In other circumstances the brain fills in only what is immediately around the blind spot. If you aim your left eye's blind spot on the center of a yellow doughnut, you will see a yellow disk instead of a ring; the yellow fills in. Even more remarkable, the same thing happens in (c); most people see the yellow disk pop out conspicuously against a background wallpaper of yellow rings. Instead of extrapolating the repetitive ring patterns, your visual system performs a strictly local computation. It fills in just the homogeneous yellow immediately around the disk.
Yet this is not always true, as you will see from (d). Notice the vertical illusory strip running through the parallel horizontal lines. Aim your left eye's blind spot on the blue disk to make it vanish. Now the question is, Do you fill in the missing segments of horizontal lines running through the blind spot? Or do you fill in the vertical illusory strip? The answer depends on the spacing of the lines.
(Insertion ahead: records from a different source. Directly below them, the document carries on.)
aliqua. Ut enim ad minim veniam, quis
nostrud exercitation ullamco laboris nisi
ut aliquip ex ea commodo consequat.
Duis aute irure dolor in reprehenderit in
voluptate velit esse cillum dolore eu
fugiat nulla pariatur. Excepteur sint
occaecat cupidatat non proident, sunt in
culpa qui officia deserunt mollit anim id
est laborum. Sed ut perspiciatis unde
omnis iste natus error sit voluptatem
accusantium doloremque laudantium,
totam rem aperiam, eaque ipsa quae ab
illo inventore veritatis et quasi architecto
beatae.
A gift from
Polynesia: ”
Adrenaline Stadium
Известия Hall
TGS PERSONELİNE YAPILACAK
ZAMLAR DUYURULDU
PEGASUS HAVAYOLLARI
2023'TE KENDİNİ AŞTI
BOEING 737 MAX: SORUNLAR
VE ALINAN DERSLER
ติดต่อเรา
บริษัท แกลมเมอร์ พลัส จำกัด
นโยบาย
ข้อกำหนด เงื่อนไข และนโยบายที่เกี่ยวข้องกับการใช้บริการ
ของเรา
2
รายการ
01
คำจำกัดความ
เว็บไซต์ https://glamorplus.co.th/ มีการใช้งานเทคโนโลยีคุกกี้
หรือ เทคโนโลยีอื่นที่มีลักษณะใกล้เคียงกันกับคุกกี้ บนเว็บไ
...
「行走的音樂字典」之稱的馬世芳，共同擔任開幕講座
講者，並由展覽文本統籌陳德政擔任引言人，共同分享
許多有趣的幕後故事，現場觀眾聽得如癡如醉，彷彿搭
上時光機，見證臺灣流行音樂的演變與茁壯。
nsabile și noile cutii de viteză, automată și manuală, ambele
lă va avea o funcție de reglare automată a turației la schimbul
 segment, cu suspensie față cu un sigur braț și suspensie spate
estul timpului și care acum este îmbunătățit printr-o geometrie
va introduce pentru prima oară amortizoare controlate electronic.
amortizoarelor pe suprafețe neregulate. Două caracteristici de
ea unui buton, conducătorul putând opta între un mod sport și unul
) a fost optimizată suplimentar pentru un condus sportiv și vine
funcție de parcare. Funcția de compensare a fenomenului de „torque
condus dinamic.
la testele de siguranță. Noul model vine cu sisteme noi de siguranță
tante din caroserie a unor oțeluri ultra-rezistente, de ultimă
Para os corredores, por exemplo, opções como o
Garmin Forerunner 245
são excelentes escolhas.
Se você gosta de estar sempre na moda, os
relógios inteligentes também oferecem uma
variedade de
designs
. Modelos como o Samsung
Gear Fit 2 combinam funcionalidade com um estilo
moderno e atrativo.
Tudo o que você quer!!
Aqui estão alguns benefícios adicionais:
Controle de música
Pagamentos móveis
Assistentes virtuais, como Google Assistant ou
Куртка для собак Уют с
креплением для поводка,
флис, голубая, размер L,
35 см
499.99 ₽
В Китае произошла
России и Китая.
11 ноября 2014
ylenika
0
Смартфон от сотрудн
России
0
Why does filling in occur? It is unlikely that the visual system evolved this ability for the sole purpose of dealing with the blind spot (after all, the other eye usually compensates). Filling in is probably a manifestation of what we call surface interpolation, an ability that has evolved to compute representations of continuous surfaces and contours that occur in the natural world—even ones that are sometimes partly occluded (for example, a cat seen behind a picket fence looks like one whole cat, not like a cat sliced up). Physiologists (especially Leslie G. Ungerleider of the National Institute of Mental Health, Ricardo Gattass of the Federal University of Rio de Janeiro and Charles D. Gilbert of the Rockefeller University) have now begun to explore the neural mechanism of this process by monitoring the manner in which single neurons in the visual centers respond to objects partially covered by the blind spot or by opaque occluders.
If you get bored playing with your natural blind spot, try this. Toward the right side of your TV screen tape a tiny (half a centimeter in diameter) bit of white cardboard with a black spot in its center. Next, turn the TV to a channel that isn’t broadcasting so that you see just twinkling “snow.” Affix a two-centimeter-square patch of thick gray cardboard (about the same color as the TV snow) 12 centimeters or so away from the white cardboard. Stand a meter away from the TV set. If you open both eyes and stare at the small black dot steadily for 15 seconds, the large gray square will vanish completely, and the region “vacated” by it becomes filled in with the snow—you hallucinate the snow where none exists! Remarkably, if you now look away at a gray wall, you will see a square patch of dots twinkling in the region where the filling in occurred. Even a solitary red blob seen against a background of green blobs will disappear in the same manner—the green blobs fill in. The brain, it would seem, abhors a vacuum.
These experiments show how little information the brain actually takes in while you inspect the world and how much is supplied by your brain. The richness of our individual experience is largely illusory; we actually “see” very little and rely on educated guesswork to do the rest.